Two Syrian men have been sentenced in Turkey to more than four years in prison in connection with the boat accident that claimed the life of Alan Kurdi, the young boy whose lifeless body came to symbolize the plight of refugees risking everything in their desperation to secure a better life.
The Bodrum High Criminal Court convicted Muwafaka Alabash and Asem Alfrhad of migrant smuggling in the deadly accident. It acquitted them, however, of “causing death by reckless negligence.”
Last September, Alan Kurdi, 3, was one of 14 Syrian refugees on board a boat that sank en route to Greek islands in the Aegean Sea. His body washed up on a beach near the Turkish resort of Bodrum.
On the beach, as if he were sleeping
Photos showing his small body on the beach went around the world. He was wearing a red shirt and black shoes. His face was partly covered by sand and waves, as if he were sleeping.
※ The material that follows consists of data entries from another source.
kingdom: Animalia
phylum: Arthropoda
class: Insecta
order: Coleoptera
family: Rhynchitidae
Turkey’s Aegean provinces are prime spots for refugees embarking for the European Union. Many Greek islands lie within sight of the Turkish coast.
More than 1 million migrants
Over the past year, hundreds of thousands of people have made short but perilous journeys in an effort to reach Europe’s Mediterranean shores and, ultimately, the continent’s northern and western countries.
Of the more than 1.1 million refugees who arrived in the EU last year, more than 850,000 arrived by sea to Greece from Turkey, according to the International Organization for Migration. Over the course of the year, 805 people died in the Aegean.
An average of two children have drowned every day since September as their families tried to cross the eastern Mediterranean, and the number of child deaths is growing — more than 340 since September, according to international officials from several relief agencies.